According to the fourth aspect of the invention, it is possible to remove arsenic in natural water used as drinking water such as raw water from a tap water source or well water at a low cost which is economically feasible.

[Brief description of drawings]

FIG. 1 is a sectional view schematically showing an embodiment of the present invention.

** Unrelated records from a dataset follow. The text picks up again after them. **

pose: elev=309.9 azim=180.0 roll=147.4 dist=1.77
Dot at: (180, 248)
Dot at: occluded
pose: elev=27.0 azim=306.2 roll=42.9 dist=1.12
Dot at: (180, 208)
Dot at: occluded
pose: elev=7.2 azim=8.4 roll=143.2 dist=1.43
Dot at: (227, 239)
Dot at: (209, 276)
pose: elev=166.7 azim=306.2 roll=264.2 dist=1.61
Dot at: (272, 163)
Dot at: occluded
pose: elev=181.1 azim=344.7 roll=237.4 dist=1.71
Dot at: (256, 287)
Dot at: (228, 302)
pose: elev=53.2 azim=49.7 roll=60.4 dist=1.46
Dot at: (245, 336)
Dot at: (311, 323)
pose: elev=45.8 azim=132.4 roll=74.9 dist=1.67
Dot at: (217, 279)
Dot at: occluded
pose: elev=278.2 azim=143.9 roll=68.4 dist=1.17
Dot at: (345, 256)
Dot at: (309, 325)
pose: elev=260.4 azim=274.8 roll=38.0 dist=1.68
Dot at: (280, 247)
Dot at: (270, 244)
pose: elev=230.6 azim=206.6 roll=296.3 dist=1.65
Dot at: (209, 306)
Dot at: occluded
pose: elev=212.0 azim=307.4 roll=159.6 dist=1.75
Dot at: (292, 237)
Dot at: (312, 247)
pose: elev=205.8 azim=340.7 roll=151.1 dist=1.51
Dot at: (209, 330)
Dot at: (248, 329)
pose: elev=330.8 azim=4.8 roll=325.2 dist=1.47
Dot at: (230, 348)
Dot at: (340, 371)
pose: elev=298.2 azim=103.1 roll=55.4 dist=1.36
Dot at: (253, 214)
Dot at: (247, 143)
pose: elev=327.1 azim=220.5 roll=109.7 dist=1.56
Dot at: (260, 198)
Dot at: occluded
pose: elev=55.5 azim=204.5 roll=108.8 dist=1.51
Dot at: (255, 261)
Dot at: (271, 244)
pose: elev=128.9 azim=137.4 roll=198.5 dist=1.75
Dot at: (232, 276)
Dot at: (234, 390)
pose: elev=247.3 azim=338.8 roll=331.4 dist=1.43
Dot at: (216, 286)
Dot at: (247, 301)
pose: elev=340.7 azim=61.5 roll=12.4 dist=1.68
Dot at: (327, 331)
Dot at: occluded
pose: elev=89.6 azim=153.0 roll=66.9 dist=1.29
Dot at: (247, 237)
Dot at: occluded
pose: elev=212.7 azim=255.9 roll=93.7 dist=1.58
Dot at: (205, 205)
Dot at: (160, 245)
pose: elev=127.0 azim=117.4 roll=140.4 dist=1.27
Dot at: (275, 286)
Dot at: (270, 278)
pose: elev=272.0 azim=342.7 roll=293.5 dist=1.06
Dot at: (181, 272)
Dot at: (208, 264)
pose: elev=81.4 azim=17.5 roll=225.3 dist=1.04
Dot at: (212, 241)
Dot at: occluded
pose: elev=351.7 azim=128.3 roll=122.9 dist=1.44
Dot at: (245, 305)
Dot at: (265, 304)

FIG. 2 is a sectional view schematically showing another embodiment of the present invention.

[Explanation of symbols]

 2,22 Hypochlorite storage tank 3,23 Reaction tank 4 Filtration tank 12 Adsorbent layer 13,14 Magnet 24 Adsorbent storage tank

Claims (4)

[Claims] 1. A storage tank for storing a hypochlorite selected from the group consisting of sodium hypochlorite, potassium hypochlorite and calcium hypochlorite, and a storage tank connected to the storage tank. The hypochlorite supply part to which the hypochlorite is supplied from, the inflow part of the treated water containing arsenic, the outflow part of the treated water, the hypochlorite and the treated water. A reaction vessel equipped with a mixing means for mixing arsenic in the water to be treated with hypochlorite, and a strip selected from the group consisting of Fe ₂ O ₃ , Fe ₃ O ₄ and Fe ₃ O _5. An apparatus for removing arsenic in water, comprising: a filter tank filled with a particulate or powdery adsorbent and connected to the outlet of the reaction tank. 2. The apparatus of claim 1, further comprising a magnet that magnetizes the adsorbent. 3. A storage tank for storing a hypochlorite selected from the group consisting of sodium hypochlorite, potassium hypochlorite and calcium hypochlorite, and a storage tank connected to the storage tank. The hypochlorite supply part to which the hypochlorite is supplied from, the inflow part of the treated water containing arsenic, the outflow part of the treated water, the hypochlorite and the treated water. A reaction vessel equipped with a mixing means for mixing arsenic in the water to be treated with hypochlorite, and a strip selected from the group consisting of Fe ₂ O ₃ , Fe ₃ O ₄ and Fe ₃ O _5. An apparatus for removing arsenic in water, comprising means for charging an adsorbent in the form of powder or powder into the reaction tank and mixing with the water to be treated. 4. Arsenic and hypochlorous acid in natural water are obtained by adding hypochlorite selected from the group consisting of sodium hypochlorite, potassium hypochlorite and calcium hypochlorite to natural water. The reaction product is formed by reacting with a salt, and the reaction product is mixed with Fe ₂ O ₃ , Fe ₃ O ₄ and Fe ₃ O ₅
A method for removing arsenic in water, which comprises adsorbing to a strip-like or powder-like adsorbent selected from the group consisting of.